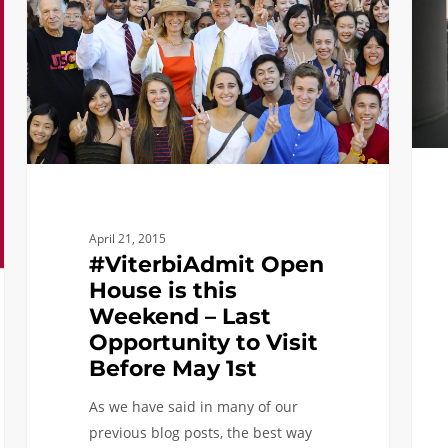
this
Weekend
–
Last
Opportunity
to
Visit
Before
May
April 21, 2015
1st
#ViterbiAdmit Open
House is this
Weekend – Last
Opportunity to Visit
Before May 1st
As we have said in many of our
previous blog posts, the best way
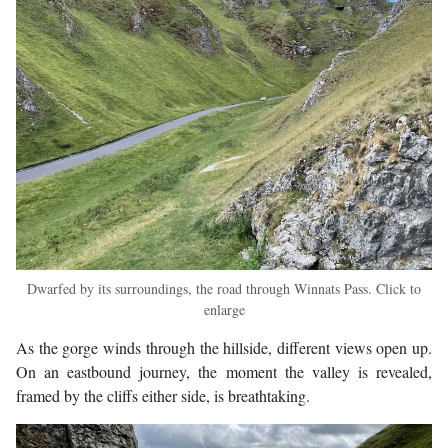
Dwarfed by its surroundings, the road through Winnats Pass. Click to
enlarge
As the gorge winds through the hillside, different views open up.
On an eastbound journey, the moment the valley is revealed,
framed by the cliffs either side, is breathtaking.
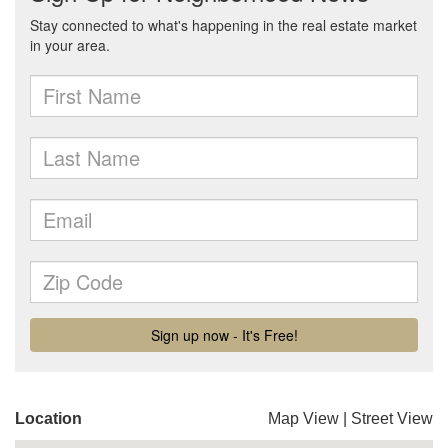
Location
Map View
|
Street View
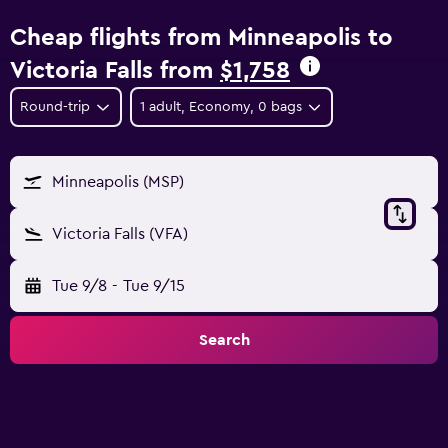
Cheap flights from Minneapolis to
Victoria Falls from
$1,758
Round-trip
1 adult, Economy, 0 bags
Minneapolis (MSP)
Victoria Falls (VFA)
Tue 9/8
-
Tue 9/15
Search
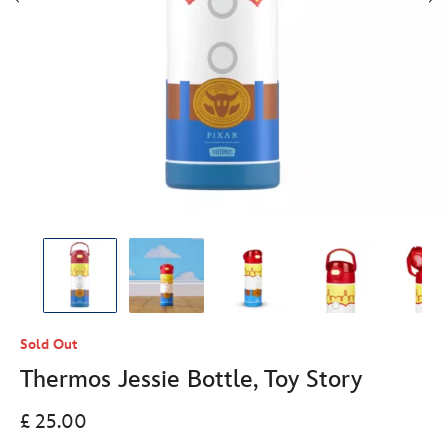
Sold Out
Thermos Jessie Bottle, Toy Story
£ 25.00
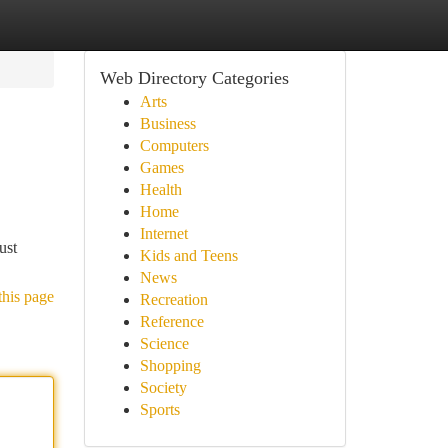
Web Directory Categories
Arts
Business
Computers
Games
Health
Home
Internet
ust
Kids and Teens
News
this page
Recreation
Reference
Science
Shopping
Society
Sports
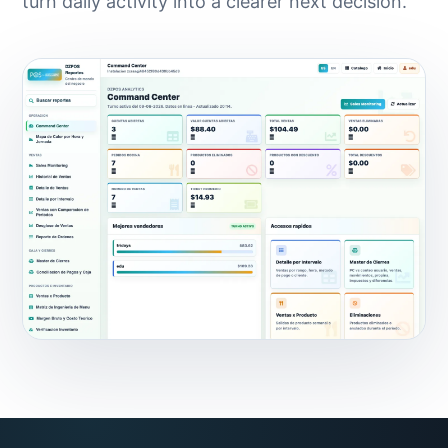
turn daily activity into a clearer next decision.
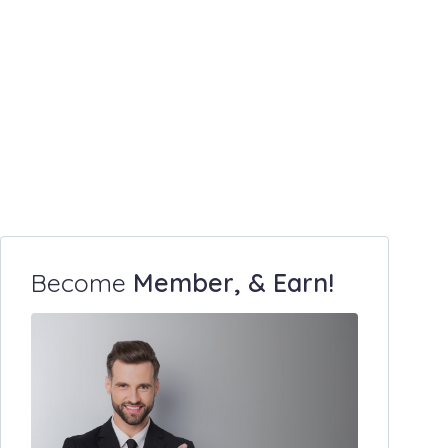
Become
Member, & Earn!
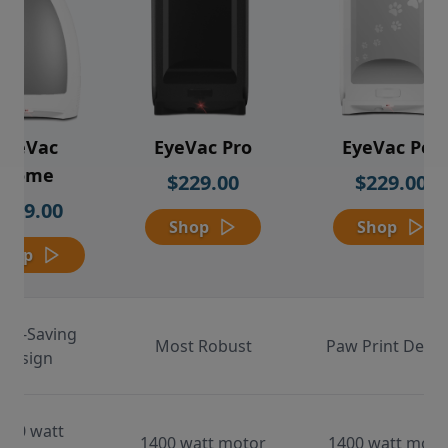
EyeVac
EyeVac Pro
EyeVac Pet
Home
$229.00
$229.00
$169.00
Shop
Shop
Shop
ace-Saving
Most Robust
Paw Print Desig
Design
000 watt
1400 watt motor
1400 watt moto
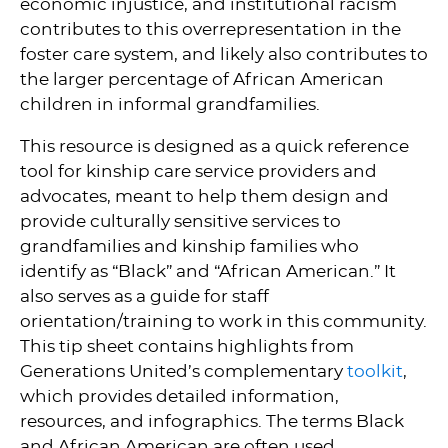
economic injustice, and institutional racism
contributes to this overrepresentation in the
foster care system, and likely also contributes to
the larger percentage of African American
children in informal grandfamilies.
This resource is designed as a quick reference
tool for kinship care service providers and
advocates, meant to help them design and
provide culturally sensitive services to
grandfamilies and kinship families who
identify as “Black” and “African American.” It
also serves as a guide for staff
orientation/training to work in this community.
This tip sheet contains highlights from
Generations United’s complementary
toolkit
,
which provides detailed information,
resources, and infographics. The terms Black
and African American are often used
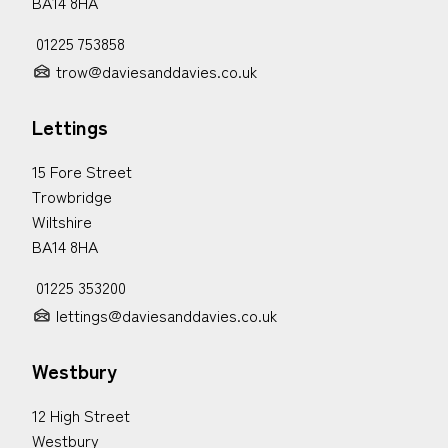
BA14 8HA
01225 753858
trow@daviesanddavies.co.uk
Lettings
15 Fore Street
Trowbridge
Wiltshire
BA14 8HA
01225 353200
lettings@daviesanddavies.co.uk
Westbury
12 High Street
Westbury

--

EXERCISE INSTRUCTIONS | For the listing above, state how many lines contain the string "watt". Give the number and nothing else.

RESPONSE TO THE TASK | 3